• Texto proporcionado:

-----

Desde junio de 1864 Madrid estrenó un jardín de recreo con un pomposo nombre, Los Campos Elíseos, una proposición que partió en 1860, del empresario catalán José Casadesús al Ayuntamiento de la Villa. Se construyeron en unos terrenos colindantes con la Carretera de Aragón, prolongación de la calle Alcalá, inicio de la actual Velázquez.
Contó con salón de conciertos, salón de baile, montaña rusa, capricho que estaba tan de moda y tenía un ejemplo de la de 1817 de Isidro González Veláquez y plaza de toros.
Su popularidad empezó a declinar con la apertura al público en 1868 del vecino Parque del Retiro, que había sido de la corona. Comenzaron a desmantelarse en 1870 y lo último en desaparecer fue la Plaza de Toros en 1881.

-----

Datos recopilados:
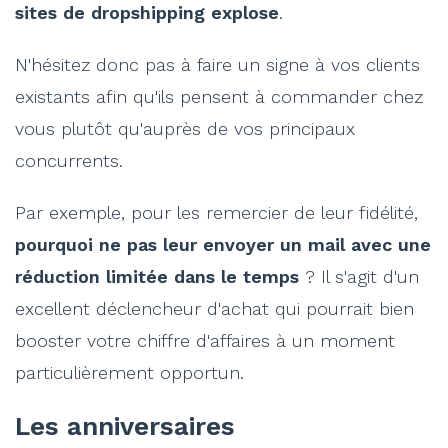
sites de dropshipping explose
.
N'hésitez donc pas à faire un signe à vos clients
existants afin qu'ils pensent à commander chez
vous plutôt qu'auprès de vos principaux
concurrents.
Par exemple, pour les remercier de leur fidélité,
pourquoi ne pas leur envoyer un mail avec une
réduction limitée dans le temps
? Il s'agit d'un
excellent déclencheur d'achat qui pourrait bien
booster votre chiffre d'affaires à un moment
particulièrement opportun.
Les anniversaires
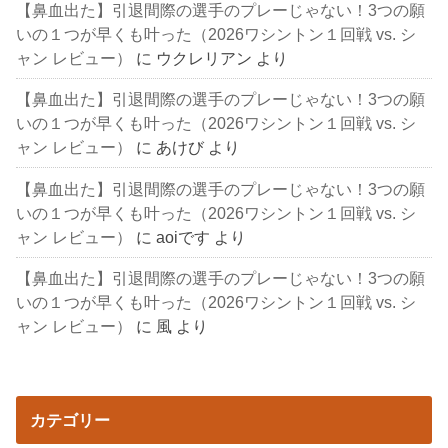
【鼻血出た】引退間際の選手のプレーじゃない！3つの願
いの１つが早くも叶った（2026ワシントン１回戦 vs. シ
ャン レビュー）
に
ウクレリアン
より
【鼻血出た】引退間際の選手のプレーじゃない！3つの願
いの１つが早くも叶った（2026ワシントン１回戦 vs. シ
ャン レビュー）
に
あけび
より
【鼻血出た】引退間際の選手のプレーじゃない！3つの願
いの１つが早くも叶った（2026ワシントン１回戦 vs. シ
ャン レビュー）
に
aoiです
より
【鼻血出た】引退間際の選手のプレーじゃない！3つの願
いの１つが早くも叶った（2026ワシントン１回戦 vs. シ
ャン レビュー）
に
風
より
カテゴリー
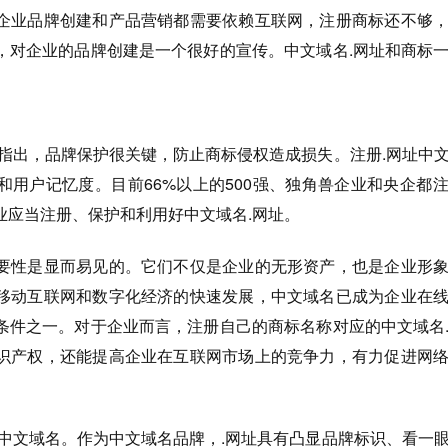
企业品牌创建和产品营销都需要依赖互联网，注册商标还不够
，对企业的品牌创建是一个很好的宣传。中文域名.网址和商标
。
析指出，品牌保护很关键，防止商标侵权造成损失。注册.网址中
和用户记忆度。目前66%以上的500强、独角兽企业和央企都
业应当注册、保护和利用好中文域名.网址。
要性是显而易见的。它们不仅是企业的无形资产，也是企业形
移动互联网和数字化经济的快速发展，中文域名已成为企业在
条件之一。对于企业而言，注册自己的商标名称对应的中文域名
识产权，还能提高企业在互联网市场上的竞争力，有力促进网
级中文域名。作为中文域名品牌，.网址具有凸显品牌标识、看一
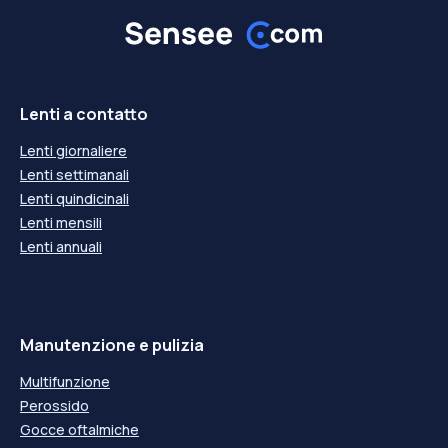
Lenti a contatto
Lenti giornaliere
Lenti settimanali
Lenti quindicinali
Lenti mensili
Lenti annuali
Manutenzione e pulizia
Multifunzione
Perossido
Gocce oftalmiche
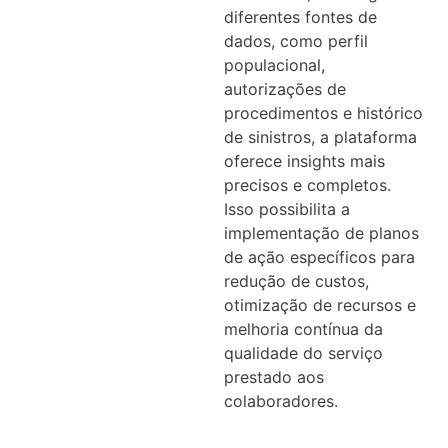
diferentes fontes de
dados, como perfil
populacional,
autorizações de
procedimentos e histórico
de sinistros, a plataforma
oferece insights mais
precisos e completos.
Isso possibilita a
implementação de planos
de ação específicos para
redução de custos,
otimização de recursos e
melhoria contínua da
qualidade do serviço
prestado aos
colaboradores.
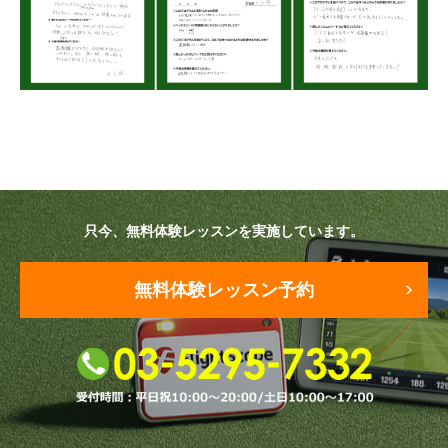
只今、無料体験レッスンを実施しています。
無料体験レッスン予約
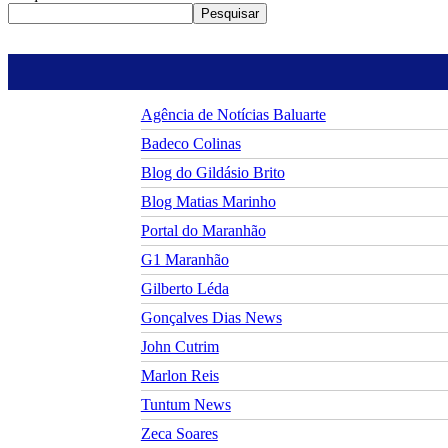
Pesquisar
Agência de Notícias Baluarte
Badeco Colinas
Blog do Gildásio Brito
Blog Matias Marinho
Portal do Maranhão
G1 Maranhão
Gilberto Léda
Gonçalves Dias News
John Cutrim
Marlon Reis
Tuntum News
Zeca Soares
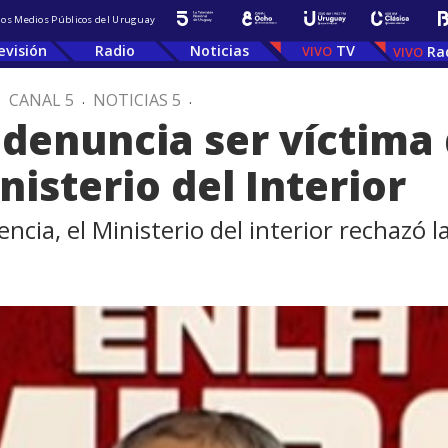
 los Medios Públicos del Uruguay
evisión
Radio
Noticias
TV
Ra
.
CANAL 5
.
NOTICIAS 5
.
 denuncia ser víctima 
nisterio del Interior
ncia, el Ministerio del interior rechazó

-----

• Problema a resolver:
Prosiga el texto sobre los Campos Elíseos de Madrid a partir de su última oración. No es preciso consultar los datos.

• Sección de respuesta:
Precisamente sobre la Plaza de toros de los Campos Elíseos tenemos una jugosa anécdota. Así la describe don Ventura, en Remembranzas taurinas en el ruedo, 1958:
«La placita de los Campos Elíseos estuvo situada en el Barrio de Salamanca […] dentro de un parque de atracciones […] En tal placita […] se celebraban solamente becerradas en las que tomaban parte aficionados, o novilladas de poco fuste, de suerte que su pequeño ruedo venía a resultar una especie de aula donde no pocos toreros hacían el curso preparatorio para ingresar luego en facultad mayor.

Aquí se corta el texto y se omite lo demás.